— Penggalan Teks —
══════════

Sukabumi, infokowasi.com – Tradisi bedil lodong sudahmenjadi kebiasaan sebagian masyarakat ketika menyambut datangnya hari lebaran, kebiasaan menyambut hari kemenangan dengan membunyikan bedil lodong atau petasan karbit. Kegiatan remaja dan anak-anak disepanjang malam mengiringi tabuhan bedug dan lantunan suara takbir.
Bedil lodong terbuat dari pohon bambu serta serpihan karbit yang menjadi pemicu ledakan. Entah sejak kapan asal mula kebiasaan tersebut, namun memang seru dan menyenangkan walau bising dengan suara dentuman yang membahana.
Pada kenyataannya bedil lodong ini sudah hampir tersisih oleh mercon dan kembang api, lebih praktis dan modern.

══════════

— Informasi yang Diberikan —
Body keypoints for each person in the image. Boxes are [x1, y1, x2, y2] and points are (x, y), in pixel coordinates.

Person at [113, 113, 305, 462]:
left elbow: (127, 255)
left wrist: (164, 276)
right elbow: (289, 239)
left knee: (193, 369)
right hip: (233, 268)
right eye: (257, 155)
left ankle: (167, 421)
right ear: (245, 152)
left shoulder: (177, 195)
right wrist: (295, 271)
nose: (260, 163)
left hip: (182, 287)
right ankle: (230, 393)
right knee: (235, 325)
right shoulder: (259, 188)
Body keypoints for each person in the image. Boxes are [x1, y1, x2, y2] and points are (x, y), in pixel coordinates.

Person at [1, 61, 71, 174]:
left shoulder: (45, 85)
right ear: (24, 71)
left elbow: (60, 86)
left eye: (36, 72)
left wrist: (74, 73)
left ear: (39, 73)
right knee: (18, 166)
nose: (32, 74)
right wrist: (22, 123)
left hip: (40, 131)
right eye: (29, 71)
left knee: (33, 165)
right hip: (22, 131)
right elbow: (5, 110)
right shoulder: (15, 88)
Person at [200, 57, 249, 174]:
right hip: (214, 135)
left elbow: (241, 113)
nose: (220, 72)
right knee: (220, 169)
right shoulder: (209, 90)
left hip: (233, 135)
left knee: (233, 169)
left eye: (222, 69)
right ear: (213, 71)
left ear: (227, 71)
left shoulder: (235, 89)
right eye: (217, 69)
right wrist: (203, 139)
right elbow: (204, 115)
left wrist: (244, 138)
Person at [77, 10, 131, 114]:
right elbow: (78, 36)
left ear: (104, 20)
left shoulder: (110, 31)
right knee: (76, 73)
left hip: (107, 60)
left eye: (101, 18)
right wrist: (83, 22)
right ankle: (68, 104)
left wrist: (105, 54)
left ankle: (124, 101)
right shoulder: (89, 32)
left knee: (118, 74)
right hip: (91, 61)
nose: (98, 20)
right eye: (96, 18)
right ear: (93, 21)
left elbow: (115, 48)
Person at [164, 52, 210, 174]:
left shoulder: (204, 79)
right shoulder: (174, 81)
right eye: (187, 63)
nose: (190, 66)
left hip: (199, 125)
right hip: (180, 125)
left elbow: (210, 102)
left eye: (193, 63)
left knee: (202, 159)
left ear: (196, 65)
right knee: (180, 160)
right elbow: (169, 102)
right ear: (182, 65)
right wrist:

══════════

— Latihan Soal —
A. Jawablah pertanyaan berikut berdasarkan teks tentang tradisi bedil lodong.
(i) Dari bahan apa bedil lodong dibuat?
(ii) Suara apa yang diiringi oleh kegiatan remaja dan anak-anak di sepanjang malam?
(iii) Oleh apa bedil lodong kini hampir tersisih?
B. Teruskan teks tentang tradisi bedil lodong setelah kalimat terakhirnya.

— Jawaban per Tugas —
A.
(i) Bedil lodong dibuat dari pohon bambu dan serpihan karbit yang menjadi pemicu ledakan.
(ii) Kegiatan itu mengiringi tabuhan bedug dan lantunan suara takbir.
(iii) Bedil lodong hampir tersisih oleh mercon dan kembang api, yang lebih praktis dan modern.

B.
Seperti di Kampung Pasir Hanjuang RT 31 RW 9 Desa Cijulang Kecamatan Jampangtengah, beberapa remaja berkemas mempersiapkan bedil lodong.
Yogi (20) remaja setempat menuturkan bahwa pembuatan bedil lodong sudah biasa dibuat setiap tahunnya.
Sementara Asep warga setempat sekaligus Kepala Dusun Cimadang menjelaskan, “Sengaja kami menyalakan bedil lodong untuk memeriahkan malam takbir dan sekedar mengusir kantuk, agar lebih terasa dalam menyambut kemenangan”, pungkas Asep.